WORK INSTRUCTIONS
When the line with "nose: (51, 278)" appears below, start repeating lines exactly, and keep going through the line with "right ear: (602, 336)"; add nothing outside that span.

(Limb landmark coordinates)
★ ★ ★ ★ ★ ★ ★

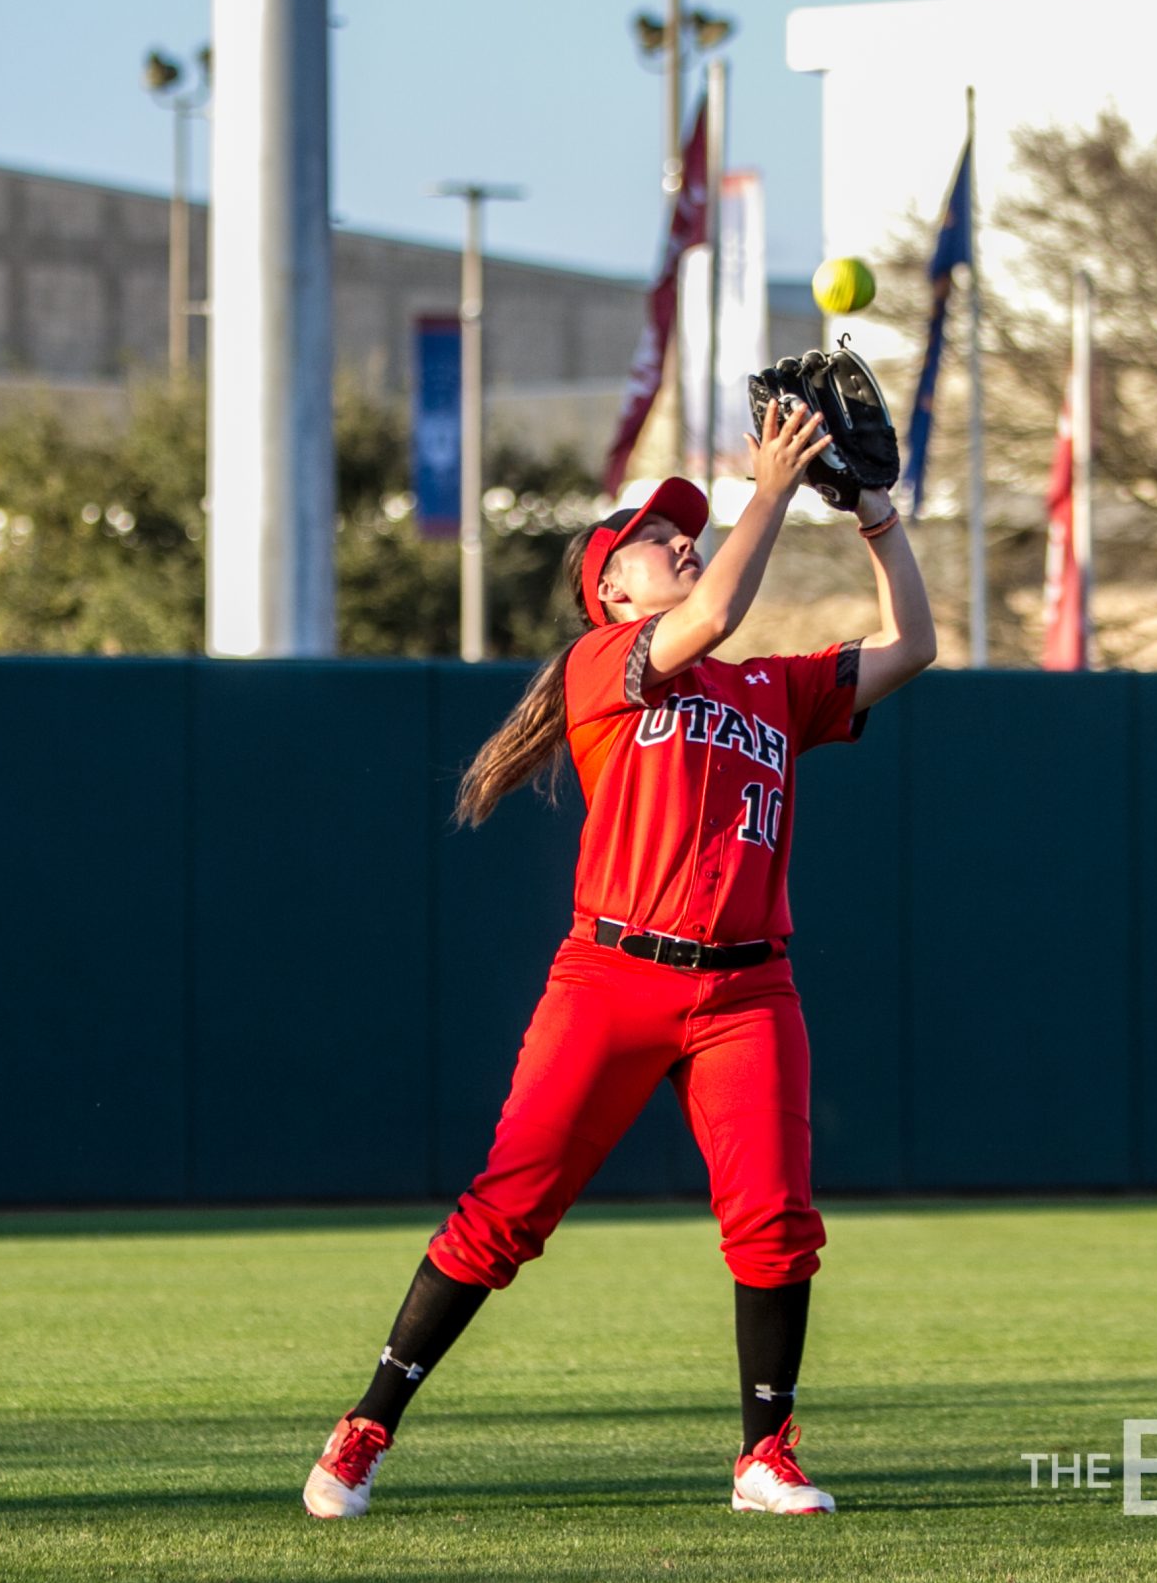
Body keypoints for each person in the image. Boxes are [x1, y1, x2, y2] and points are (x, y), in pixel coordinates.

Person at [303, 399, 937, 1518]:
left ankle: (763, 1456)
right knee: (505, 1215)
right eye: (655, 538)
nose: (680, 540)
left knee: (777, 1221)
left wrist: (875, 513)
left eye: (683, 529)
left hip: (747, 987)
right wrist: (772, 487)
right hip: (612, 979)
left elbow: (916, 647)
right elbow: (721, 601)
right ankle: (365, 1428)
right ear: (613, 591)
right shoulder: (608, 666)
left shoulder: (771, 691)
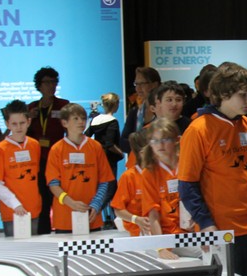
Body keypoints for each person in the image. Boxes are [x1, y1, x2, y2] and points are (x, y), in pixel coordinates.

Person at [178, 63, 247, 276]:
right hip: (220, 228)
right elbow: (187, 184)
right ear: (223, 94)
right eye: (243, 95)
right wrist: (205, 223)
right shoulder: (198, 129)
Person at [47, 103, 116, 234]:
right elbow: (53, 183)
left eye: (83, 118)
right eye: (76, 118)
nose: (81, 122)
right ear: (64, 123)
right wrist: (69, 202)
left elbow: (104, 180)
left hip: (91, 215)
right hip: (64, 217)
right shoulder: (56, 149)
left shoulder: (95, 147)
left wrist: (96, 204)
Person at [0, 100, 42, 237]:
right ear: (7, 124)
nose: (18, 127)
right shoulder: (1, 149)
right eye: (14, 124)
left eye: (22, 123)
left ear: (29, 121)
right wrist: (15, 204)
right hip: (12, 212)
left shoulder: (34, 145)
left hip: (33, 209)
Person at [26, 66, 70, 234]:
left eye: (54, 82)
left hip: (58, 158)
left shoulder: (63, 105)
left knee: (59, 195)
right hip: (39, 159)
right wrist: (29, 119)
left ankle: (63, 229)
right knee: (42, 198)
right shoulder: (32, 108)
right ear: (39, 85)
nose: (51, 85)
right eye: (47, 82)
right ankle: (43, 233)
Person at [140, 118, 186, 240]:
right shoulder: (149, 173)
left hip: (195, 231)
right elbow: (153, 212)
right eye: (154, 140)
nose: (160, 145)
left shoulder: (187, 163)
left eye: (165, 139)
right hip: (169, 235)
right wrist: (160, 245)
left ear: (177, 140)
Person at [111, 131, 152, 236]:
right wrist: (136, 219)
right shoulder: (128, 177)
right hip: (137, 233)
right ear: (142, 153)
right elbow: (118, 209)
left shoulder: (159, 174)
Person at [120, 66, 162, 154]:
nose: (138, 88)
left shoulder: (164, 111)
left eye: (142, 84)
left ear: (154, 84)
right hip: (137, 160)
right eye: (136, 84)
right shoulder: (135, 112)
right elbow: (123, 142)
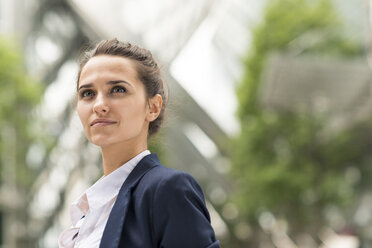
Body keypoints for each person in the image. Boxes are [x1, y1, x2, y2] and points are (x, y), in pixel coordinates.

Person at [58, 38, 220, 248]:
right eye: (87, 93)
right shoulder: (88, 214)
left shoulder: (167, 190)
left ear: (153, 107)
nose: (99, 105)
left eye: (118, 89)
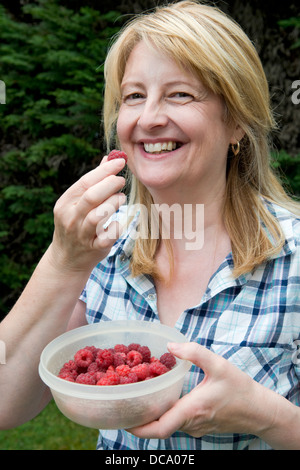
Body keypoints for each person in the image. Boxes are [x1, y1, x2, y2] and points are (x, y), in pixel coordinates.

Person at [0, 0, 299, 450]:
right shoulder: (102, 244)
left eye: (180, 94)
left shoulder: (292, 257)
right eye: (134, 96)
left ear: (236, 120)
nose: (149, 117)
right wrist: (63, 261)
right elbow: (6, 403)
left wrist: (265, 414)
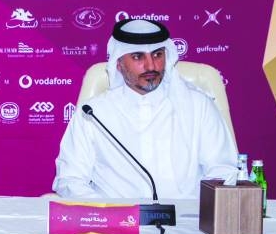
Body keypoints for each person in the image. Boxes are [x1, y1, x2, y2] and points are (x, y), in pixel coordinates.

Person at [53, 19, 238, 199]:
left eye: (157, 55)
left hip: (186, 222)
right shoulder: (93, 114)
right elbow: (70, 179)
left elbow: (223, 170)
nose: (151, 66)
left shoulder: (199, 106)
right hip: (115, 223)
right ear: (119, 63)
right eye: (137, 57)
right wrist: (107, 213)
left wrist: (200, 214)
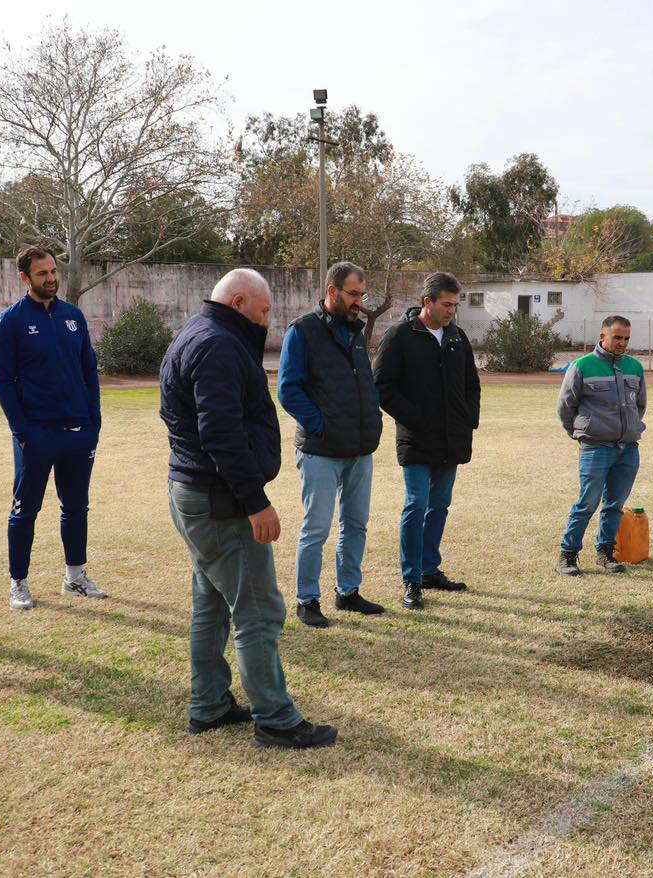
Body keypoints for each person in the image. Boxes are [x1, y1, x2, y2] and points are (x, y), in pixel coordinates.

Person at [160, 268, 337, 748]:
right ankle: (275, 718)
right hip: (220, 501)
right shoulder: (217, 345)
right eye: (263, 312)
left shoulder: (198, 335)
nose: (267, 322)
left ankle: (210, 704)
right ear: (238, 302)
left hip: (197, 492)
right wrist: (256, 502)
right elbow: (219, 433)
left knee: (212, 603)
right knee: (258, 609)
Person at [0, 246, 107, 611]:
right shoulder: (10, 322)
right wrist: (22, 432)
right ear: (25, 278)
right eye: (42, 274)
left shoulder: (74, 316)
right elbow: (3, 382)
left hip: (79, 430)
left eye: (53, 271)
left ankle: (75, 577)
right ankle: (19, 584)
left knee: (76, 507)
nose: (51, 278)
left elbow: (89, 369)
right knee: (26, 510)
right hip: (37, 433)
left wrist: (94, 420)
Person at [277, 261, 385, 628]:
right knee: (316, 528)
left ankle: (348, 592)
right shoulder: (303, 331)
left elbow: (362, 383)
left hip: (359, 449)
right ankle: (307, 599)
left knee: (356, 525)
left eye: (362, 295)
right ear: (333, 291)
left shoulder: (356, 331)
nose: (360, 302)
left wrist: (371, 419)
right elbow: (288, 390)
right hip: (320, 451)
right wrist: (321, 425)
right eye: (354, 294)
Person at [372, 272, 480, 610]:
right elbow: (382, 387)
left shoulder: (458, 337)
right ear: (427, 302)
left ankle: (431, 571)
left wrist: (468, 420)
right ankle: (412, 579)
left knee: (439, 506)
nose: (452, 311)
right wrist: (416, 419)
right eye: (446, 304)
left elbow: (471, 385)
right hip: (417, 440)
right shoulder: (400, 336)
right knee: (416, 505)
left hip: (452, 440)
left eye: (455, 305)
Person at [555, 316, 647, 576]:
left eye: (626, 338)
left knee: (615, 504)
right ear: (602, 336)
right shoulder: (582, 366)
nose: (622, 343)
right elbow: (565, 407)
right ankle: (568, 556)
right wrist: (579, 433)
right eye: (617, 337)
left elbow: (639, 406)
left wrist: (629, 429)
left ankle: (606, 553)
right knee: (587, 503)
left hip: (627, 449)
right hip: (596, 447)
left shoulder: (635, 367)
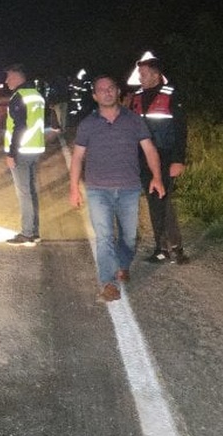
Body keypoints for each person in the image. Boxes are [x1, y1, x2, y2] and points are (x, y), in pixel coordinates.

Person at [69, 75, 166, 303]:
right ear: (94, 96)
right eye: (101, 90)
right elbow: (77, 157)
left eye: (111, 88)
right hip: (97, 189)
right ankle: (108, 283)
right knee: (104, 238)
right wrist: (73, 187)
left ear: (118, 91)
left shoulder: (134, 121)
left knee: (130, 238)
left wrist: (157, 177)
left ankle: (122, 264)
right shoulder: (88, 125)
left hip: (129, 189)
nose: (107, 92)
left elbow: (150, 149)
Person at [129, 54, 189, 264]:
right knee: (154, 202)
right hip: (143, 158)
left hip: (165, 156)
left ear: (155, 75)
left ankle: (175, 248)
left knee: (163, 201)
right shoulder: (136, 97)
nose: (140, 78)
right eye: (139, 74)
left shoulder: (171, 95)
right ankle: (161, 248)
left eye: (143, 74)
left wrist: (178, 159)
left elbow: (180, 130)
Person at [3, 64, 46, 247]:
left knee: (24, 193)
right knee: (31, 191)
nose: (6, 81)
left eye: (9, 77)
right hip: (35, 148)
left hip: (21, 150)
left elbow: (19, 127)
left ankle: (27, 233)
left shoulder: (19, 97)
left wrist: (11, 153)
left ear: (18, 78)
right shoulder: (36, 95)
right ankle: (34, 230)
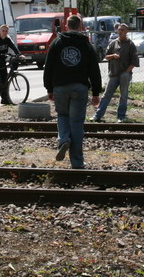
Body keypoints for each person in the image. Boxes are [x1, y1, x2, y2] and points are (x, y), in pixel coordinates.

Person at [44, 14, 102, 168]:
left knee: (62, 115)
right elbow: (94, 70)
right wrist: (96, 93)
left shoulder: (56, 43)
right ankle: (77, 162)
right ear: (80, 26)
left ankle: (63, 139)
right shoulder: (86, 45)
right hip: (80, 88)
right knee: (76, 123)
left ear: (66, 26)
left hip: (60, 87)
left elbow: (48, 68)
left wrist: (49, 88)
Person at [90, 23, 139, 123]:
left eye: (122, 30)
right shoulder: (113, 43)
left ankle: (121, 116)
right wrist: (113, 55)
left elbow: (134, 62)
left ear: (126, 32)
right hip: (113, 74)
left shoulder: (130, 44)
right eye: (119, 30)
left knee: (123, 95)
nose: (120, 32)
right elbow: (106, 56)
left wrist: (126, 73)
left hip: (124, 74)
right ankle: (98, 115)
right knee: (106, 94)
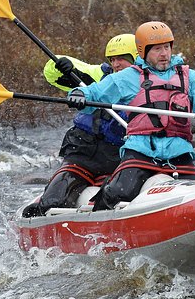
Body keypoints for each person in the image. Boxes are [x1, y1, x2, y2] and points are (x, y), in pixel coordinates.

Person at [65, 21, 195, 210]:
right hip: (140, 152)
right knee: (116, 193)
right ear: (143, 52)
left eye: (166, 47)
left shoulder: (190, 77)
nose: (164, 53)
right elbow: (95, 93)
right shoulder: (129, 76)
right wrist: (78, 95)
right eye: (157, 49)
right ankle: (98, 226)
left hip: (179, 153)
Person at [22, 34, 138, 217]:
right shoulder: (99, 75)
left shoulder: (149, 84)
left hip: (119, 157)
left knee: (110, 200)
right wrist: (60, 65)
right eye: (113, 59)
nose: (116, 64)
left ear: (137, 58)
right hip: (82, 152)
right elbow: (52, 74)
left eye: (123, 58)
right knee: (52, 202)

★ ★ ★ ★ ★ ★ ★

SOLVED PROBLEM
nose: (51, 278)
left elbow: (89, 369)
right knee: (26, 510)
right hip: (37, 433)
left wrist: (94, 420)
Person at [277, 261, 385, 628]:
right knee: (316, 528)
left ankle: (348, 592)
right shoulder: (303, 331)
left elbow: (362, 383)
left hip: (359, 449)
right ankle: (307, 599)
left knee: (356, 525)
left eye: (362, 295)
right ear: (333, 291)
left shoulder: (356, 331)
nose: (360, 302)
left wrist: (371, 419)
right elbow: (288, 390)
right hip: (320, 451)
right wrist: (321, 425)
right eye: (354, 294)
Person at [372, 272, 480, 610]:
right elbow: (382, 387)
left shoulder: (458, 337)
right ear: (427, 302)
left ankle: (431, 571)
left wrist: (468, 420)
right ankle: (412, 579)
left knee: (439, 506)
nose: (452, 311)
right wrist: (416, 419)
right eye: (446, 304)
left elbow: (471, 385)
right hip: (417, 440)
right shoulder: (400, 336)
right knee: (416, 505)
left hip: (452, 440)
left eye: (455, 305)
Person at [555, 316, 647, 576]:
left eye: (626, 338)
left knee: (615, 504)
right ear: (602, 336)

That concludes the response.